The three remaining songs on the record, ’Satisfied’, ‘Wild Honey’ and ’Spirit’, are all fine songs in their own right and would grace any other Van Morrison album of the 80’s and beyond (and Morrison, almost uniquely of the great singer-songwriters who had emerged in the 60’s and 70’s, had a far less embarrassing eighties than the majority of his contemporaries). However, it’s primarily alongside the three longer tracks I’ve mentioned, and the album as a whole, that they work for me.
A word for the players is also essential, I think. Morrison has always had great taste in musicians, and demonstrates that with aplomb here. Everyone on ‘Common One’ not only plays out of his skin, but manages to inhabit the album’s unique sound world as part of its lifeblood. While there’s no shortage of breathtaking instrumental skill going down here — check out the sublime interplay between Mark Isham’s better-than-Miles trumpet and Pee Wee Ellis’ sublime sax halfway through ‘Haunts’ for example — none of these virtuosi ever look to showboat their talent in favour of giving to the common cause of forming a pure piece of art.
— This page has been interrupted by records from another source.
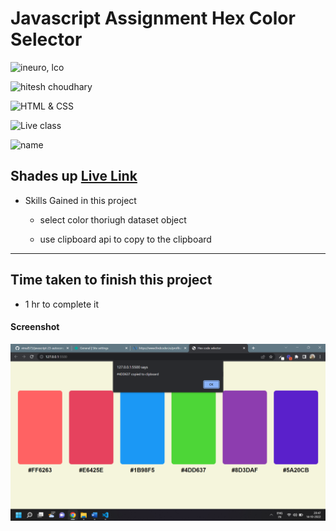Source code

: # Javascript Assignment Hex Color Selector

![ineuro, lco](https://img.shields.io/badge/iNeuron-LCO-green)

![hitesh choudhary](https://img.shields.io/badge/Hitesh--Choudhary-Full--stack--JS--bootcamp-red)

![HTML & CSS](https://img.shields.io/badge/JAVASCRIPT-DOM-orange)

![Live class](https://img.shields.io/badge/LIVE--CLASS-PROJECT--COLOR--SELECTOR-lightgrey)

![name](https://img.shields.io/badge/Vimal--Kumar-lightgrey)

## Shades up [Live Link](https://name-conversion-js.netlify.app/)

- Skills Gained in this project

  - select color thoriugh dataset object

  - use clipboard api to copy to the clipboard

---

## Time taken to finish this project

- 1 hr to complete it

#### Screenshot

![Desktop](./Images/colorselctor.png)
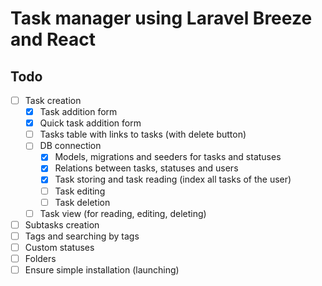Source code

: # Task manager using Laravel Breeze and React

## Todo
- [ ] Task creation
  - [x] Task addition form
  - [x] Quick task addition form
  - [ ] Tasks table with links to tasks (with delete button)
  - [ ] DB connection 
    - [x] Models, migrations and seeders for tasks and statuses
    - [x] Relations between tasks, statuses and users
    - [x] Task storing and task reading (index all tasks of the user)
    - [ ] Task editing
    - [ ] Task deletion
  - [ ] Task view (for reading, editing, deleting)
- [ ] Subtasks creation 
- [ ] Tags and searching by tags
- [ ] Custom statuses
- [ ] Folders
- [ ] Ensure simple installation (launching)
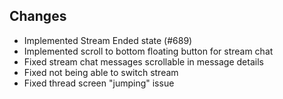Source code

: ## Changes
- Implemented Stream Ended state (#689)
- Implemented scroll to bottom floating button for stream chat
- Fixed stream chat messages scrollable in message details
- Fixed not being able to switch stream
- Fixed thread screen "jumping" issue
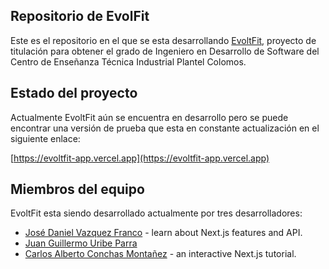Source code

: ## Repositorio de EvolFit

Este es el repositorio en el que se esta desarrollando [EvoltFit](https://evoltfit-app.vercel.app), proyecto de titulación para obtener el grado de Ingeniero en Desarrollo de Software del Centro de Enseñanza Técnica Industrial Plantel Colomos.

## Estado del proyecto

Actualmente EvoltFit aún se encuentra en desarrollo pero se puede encontrar una versión de prueba que esta en constante actualización en el siguiente enlace:

[https://evoltfit-app.vercel.app](https://evoltfit-app.vercel.app)

## Miembros del equipo

EvoltFit esta siendo desarrollado actualmente por tres desarrolladores:

- [José Daniel Vazquez Franco](https://github.com/JDaniVF) - learn about Next.js features and API.
- [Juan Guillermo Uribe Parra](https://github.com/juan-uribe-p) 
- [Carlos Alberto Conchas Montañez](https://github.com/IamSharls) - an interactive Next.js tutorial.


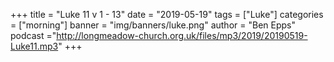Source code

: +++
title = "Luke 11 v 1 - 13"
date = "2019-05-19"
tags = ["Luke"]
categories = ["morning"]
banner = "img/banners/luke.png"
author = "Ben Epps"
podcast ="http://longmeadow-church.org.uk/files/mp3/2019/20190519-Luke11.mp3"
+++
These dudes — especially Morrison himself, whose voice is very much an instrument in this ensemble — aren’t just making records, they’re creating a ethereal, sonic soundscape which defies the semantic limitations of mere “songs”. Consider the methodology (if it ever existed) of the mighty ’Trout Mask Replica’ but with beauty instead of chaos as the result and you may get somewhere near the idea. Better still, play the record and make your own mind up.
Look, in the half century plus since its release, ’Astral Weeks’ has always — quite rightly — gleaned big critical licks and is still the most highly regarded of its muse’s vast and distinguished back catalogue. It’s neither my place nor intention to dispute that status, since Van Morrison’s second album is as essential to my psyche as the colours of autumn and the memory of my late mother’s voice. But ‘Common One’ runs it close — real, real close in my affections, and occupies that same indefinable, uncategorizable place in my record collection. It’s not rock, jazz, rhythm and blues, soul, gospel or slick easy listening, yet has elements of all those genres within a near-hour duration. It moves me like very few other records have ever done, and I love it far more than my own clumsy words could ever describe. It ain’t why, why, why… it just IS.